The players, which were due to go on sale in the US next week, are now expected to reach store shelves in mid-April at the earliest.
It is the latest delay in a multi-billion dollar battle between Toshiba and a Sony consortium to set the standard for the next generation of film and video game discs. Last week, Sony said it would release its PlayStation3 console – which is the cornerstone of its efforts to establish its Blu-ray technology – until November, several months after it had initially planned.
Toshiba is in the midst of a 40-city US tour in an attempt to drum up enthusiasm for HD DVD. The company and its partners, including Microsoft and Intel, have been hoping that an early market debut will give HD DVD a head start against Blu-ray, which is also backed by Dell and most of the Hollywood movie studios.
Video players based on the HD DVD standard were originally due to be launched late last year but were delayed because of technical and other issues.
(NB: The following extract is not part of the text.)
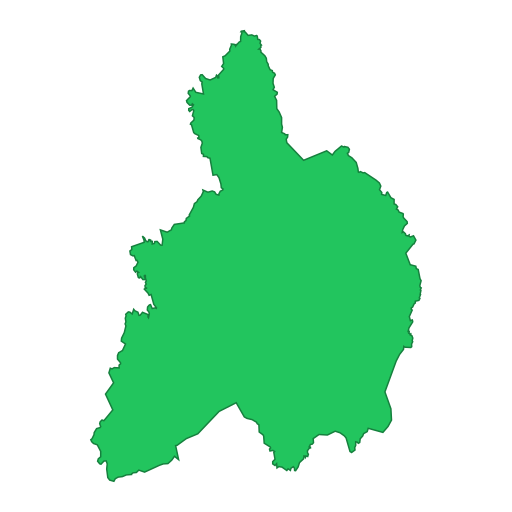 the district of Carácuaro, Michoacán, Mexico
{"feature_id": "50627088B80711859528483", "entity_name": "Carácuaro", "entity_type": "district", "adm_level": 2, "iso_a3": "MEX", "parent_name": "Mexico", "parent_adm1": "Michoacán", "projection": "equal_earth", "projection_center": [-101.063, 19.0], "detail": "fine", "context": "isolated", "style": "filled", "palette": "green", "viewbox_px": 512, "rotation_deg": 0, "n_neighbors": 0, "source": "geoboundaries", "source_scale": "gbopen_adm2", "svg_char_len": 6040}
<svg xmlns="http://www.w3.org/2000/svg" viewBox="0 0 512 512"><path d="M391.5,420.1L390.9,408.8L384.9,391.9L396.2,361.0L399.6,354.4L403.5,349.4L403.8,346.4L405.0,347.2L410.8,347.5L411.7,346.7L411.6,343.9L412.7,341.7L412.2,340.7L412.8,338.1L411.9,335.7L410.9,335.3L410.8,334.0L410.0,334.5L409.6,333.2L408.8,333.2L409.2,331.4L408.1,331.5L409.0,327.8L412.6,322.1L412.7,321.2L412.2,319.9L410.4,320.7L409.3,316.6L412.2,310.1L411.3,309.3L411.3,307.9L412.6,307.1L414.1,303.9L415.3,303.0L415.3,301.2L418.9,300.4L419.9,298.5L419.3,297.8L420.5,294.6L420.1,294.4L420.9,290.5L420.3,290.0L421.2,287.9L420.3,287.4L419.8,285.6L421.1,280.7L420.0,278.7L418.2,269.5L416.3,268.6L415.8,266.2L410.2,264.7L405.8,253.2L413.0,244.2L414.0,243.9L415.9,240.1L413.5,235.8L410.3,237.0L408.9,236.1L409.1,235.0L407.5,235.9L405.8,235.3L405.4,233.7L403.5,231.9L402.2,232.5L402.8,229.4L404.5,225.9L407.3,223.4L407.1,221.6L403.7,218.0L403.1,216.8L403.3,214.0L402.9,213.5L399.1,212.1L398.1,210.0L396.4,209.1L397.7,206.8L395.8,204.5L394.1,203.9L394.1,199.4L390.9,197.7L387.6,192.1L386.7,192.5L385.7,195.5L381.6,194.4L381.8,192.5L379.5,189.7L380.8,186.1L379.4,183.0L376.0,180.1L364.7,172.6L363.1,172.9L360.4,171.6L359.0,172.4L358.3,172.0L357.9,168.4L356.2,162.4L351.9,157.8L348.4,155.6L347.4,153.3L348.7,152.4L349.4,149.3L347.9,147.3L344.4,146.5L343.9,147.1L341.5,146.0L335.1,151.3L332.3,155.0L326.7,150.8L303.6,160.3L286.8,142.7L286.2,139.2L287.6,137.1L287.8,134.7L285.3,134.8L284.7,133.8L281.6,132.5L282.4,127.3L281.6,124.1L281.6,117.6L279.2,112.1L276.8,108.7L276.6,100.4L274.6,96.3L277.1,94.1L277.3,92.3L273.0,89.7L274.3,87.3L273.0,83.3L273.2,78.5L275.3,74.9L274.5,73.2L272.6,72.3L272.3,70.6L270.1,69.7L268.2,65.7L268.2,64.2L266.7,61.7L266.3,58.2L264.8,55.7L260.8,52.1L261.0,51.0L260.1,49.2L258.9,49.1L260.9,47.4L260.8,45.4L261.4,45.1L260.0,43.3L260.6,41.1L259.4,39.6L257.8,39.4L257.2,36.0L256.6,35.5L254.5,36.1L251.8,34.9L248.1,35.4L245.1,31.9L244.1,31.8L244.3,30.7L241.3,31.2L241.0,31.7L241.8,31.7L241.9,33.2L240.7,36.5L240.6,41.4L239.1,42.1L235.8,45.9L235.8,44.6L234.7,45.0L234.2,44.3L231.3,44.0L231.4,45.3L229.7,49.3L229.9,51.0L225.1,55.8L222.8,56.8L223.6,63.6L221.7,66.4L223.7,68.4L223.7,69.3L218.6,75.0L218.8,77.8L217.7,77.9L217.4,75.8L216.5,75.1L215.7,77.4L210.1,80.0L205.6,78.5L202.2,74.7L200.6,74.9L199.3,77.3L200.3,80.6L202.2,82.1L201.8,83.9L203.5,94.0L195.8,92.3L193.1,88.1L191.9,90.6L189.5,90.5L188.5,91.2L188.2,93.3L190.4,96.0L190.3,96.7L186.5,100.6L187.0,102.4L189.7,105.2L191.6,105.2L192.3,103.8L193.5,104.8L191.9,107.3L188.8,108.6L188.7,110.3L189.7,111.5L191.8,109.8L193.1,109.6L193.8,110.6L192.4,115.8L194.2,117.5L193.9,120.1L190.9,122.9L190.4,124.2L191.5,124.8L193.7,132.5L194.7,133.6L198.7,135.5L198.9,137.4L197.7,138.0L197.8,138.5L200.7,139.8L201.9,141.2L202.3,143.2L200.9,147.4L201.7,153.5L203.5,154.3L203.4,156.4L206.9,156.6L207.8,157.7L210.0,158.2L213.0,175.2L216.8,174.6L219.0,177.7L220.9,183.9L221.3,187.7L223.0,189.0L222.7,190.1L220.3,191.2L219.0,193.6L218.8,195.1L216.1,194.3L214.6,191.9L212.2,191.0L207.9,192.2L202.9,190.0L203.3,191.7L201.2,196.2L197.8,199.8L197.0,201.7L194.4,203.6L193.4,207.3L189.2,215.0L189.6,216.0L186.3,218.4L186.0,220.5L184.4,221.8L184.3,222.9L174.3,224.4L171.8,228.1L171.4,229.8L167.2,232.2L160.4,229.9L162.8,239.2L162.1,245.2L160.7,245.2L157.1,241.4L154.8,241.6L154.3,243.5L152.2,244.0L152.3,241.4L150.8,241.5L150.2,240.7L150.7,240.2L149.7,239.6L148.9,239.6L148.1,241.7L147.3,241.8L145.7,240.7L144.6,238.1L142.4,236.1L144.0,240.1L144.2,242.3L131.6,246.7L131.8,249.5L129.9,251.0L130.5,254.6L133.0,255.9L134.2,255.6L136.1,260.5L136.9,260.3L138.0,262.2L136.2,265.9L133.8,267.7L133.7,269.8L135.6,272.2L136.9,271.1L138.6,272.4L137.7,272.7L137.3,273.9L138.3,277.4L139.0,277.9L139.7,277.9L140.6,276.6L142.9,279.6L144.8,279.6L145.2,278.5L144.2,276.0L145.0,275.3L145.4,275.7L145.4,278.0L146.3,281.0L145.4,282.3L146.2,284.1L145.0,285.6L145.2,287.4L147.1,288.3L145.5,288.2L144.3,289.1L148.1,293.2L149.1,295.3L151.1,294.5L153.8,304.3L156.5,307.9L156.3,308.4L155.2,307.9L152.2,308.5L150.5,304.6L149.3,305.0L147.6,307.0L147.3,310.0L148.9,312.0L149.3,313.7L148.5,317.7L148.0,317.0L148.1,314.6L142.5,312.3L140.1,315.3L139.0,315.4L137.9,312.2L134.9,310.8L133.7,309.3L132.2,314.0L129.8,312.1L128.3,311.9L125.7,314.3L126.1,315.9L125.3,318.2L125.9,321.9L125.1,323.9L125.9,325.9L124.3,332.6L121.6,338.1L121.3,341.1L125.5,344.0L122.5,350.5L118.7,352.7L117.5,355.5L117.5,359.1L120.5,362.7L120.6,363.8L119.1,365.1L119.1,367.9L114.3,367.6L112.0,368.9L110.3,368.2L108.9,372.9L113.6,382.8L105.5,394.1L112.8,409.9L103.9,420.7L102.0,420.0L100.2,421.8L99.7,423.6L100.7,426.7L100.0,427.6L96.6,428.6L94.2,432.6L94.0,434.7L92.0,438.8L90.8,439.7L91.7,441.7L93.5,443.5L97.3,444.8L100.7,451.4L100.7,456.8L98.3,458.8L97.6,461.2L99.7,463.8L101.0,464.2L104.0,461.0L106.2,460.9L107.2,463.9L106.7,469.1L107.8,477.6L109.7,480.1L113.9,481.3L115.3,478.7L118.2,477.1L122.4,476.6L126.4,474.9L131.6,474.5L131.7,473.8L133.1,472.8L136.4,472.5L138.8,470.1L144.6,472.1L159.4,465.3L163.3,463.9L167.9,463.6L171.7,460.2L174.5,456.3L178.6,459.6L175.6,445.6L177.1,445.3L186.3,438.6L197.8,433.8L219.1,411.4L236.2,402.7L244.3,416.9L247.0,418.4L252.1,419.6L256.5,422.2L257.2,423.7L258.9,424.8L259.2,432.0L263.0,434.8L263.7,436.2L264.2,443.2L270.3,447.0L270.6,448.0L269.5,449.1L270.0,451.0L272.8,450.4L274.6,451.5L273.8,452.4L275.0,459.3L272.7,461.6L272.7,463.9L275.0,465.5L276.6,463.7L277.0,467.9L278.8,466.6L282.0,467.1L286.8,470.5L288.1,468.8L290.4,470.4L290.9,468.3L293.3,466.7L294.4,468.1L294.6,470.5L295.6,470.7L298.1,467.0L299.5,462.6L303.6,458.8L304.0,455.9L304.9,456.1L305.4,457.4L306.0,456.0L307.7,456.5L308.4,454.2L307.6,453.1L307.4,450.8L309.3,448.2L310.5,447.9L310.4,447.1L309.2,446.8L310.4,444.5L312.3,444.1L313.5,442.7L313.2,438.6L319.0,434.5L327.4,435.0L335.2,431.2L340.1,432.8L344.4,435.9L346.1,438.0L350.0,451.5L351.6,452.5L355.0,450.0L354.7,447.6L355.7,445.5L355.7,441.8L357.3,442.2L358.3,443.3L359.7,442.5L360.2,438.8L362.7,436.0L363.6,433.6L367.2,431.6L368.2,428.3L382.9,432.4L388.0,426.5L391.5,420.1Z" fill="#22c55e" stroke="#15803d" stroke-width="1.5"/></svg>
Toshiba unveiled the first HD DVD players – including one priced at just $499 - at the Consumer Electronics Show in Las Vegas in January.
Last week however, Time Warner’s Warner Home Video unit said it would not release the first titles using the HD-DVD format, including The Matrix Reloaded, Harry Potter 4 and Million Dollar Baby, until April 18.
That decision sparked speculation that Toshiba would have to delay the player launch once again – speculation that was confirmed on Thursday when the Japanese electronics group said it was, “currently working with the studios as well as our retailers, to finalise the sale date of our players.”
Toshiba added: “In order to maximise the launch of HD DVD, we intend to synchronise the launch of our players with HD DVD title releases.”
The delay, while perhaps only a few weeks, could add to the frustration of retailers who are already annoyed by the prospect of having to stock players based on two competing formats.
Meanwhile, Sony Pictures has said it aims to begin shipping the first movies based on the Blu-ray DVD format to US stores in late May to coincide with the entry of Blu-ray players from companies such as Samsung Electronics.
Both the HD DVD and Blu-ray formats provide much more capacity than the current generation of DVD discs, enabling movie makers to put an entire high definition movie together with interactive content on a single disc.
But while the backers of the two formats both claim their technology offers significant advantages, the failure of the two consortium to agree on a single standard has raised the prospect of another costly video format war like the one between VHS and Betamax in the 1980s.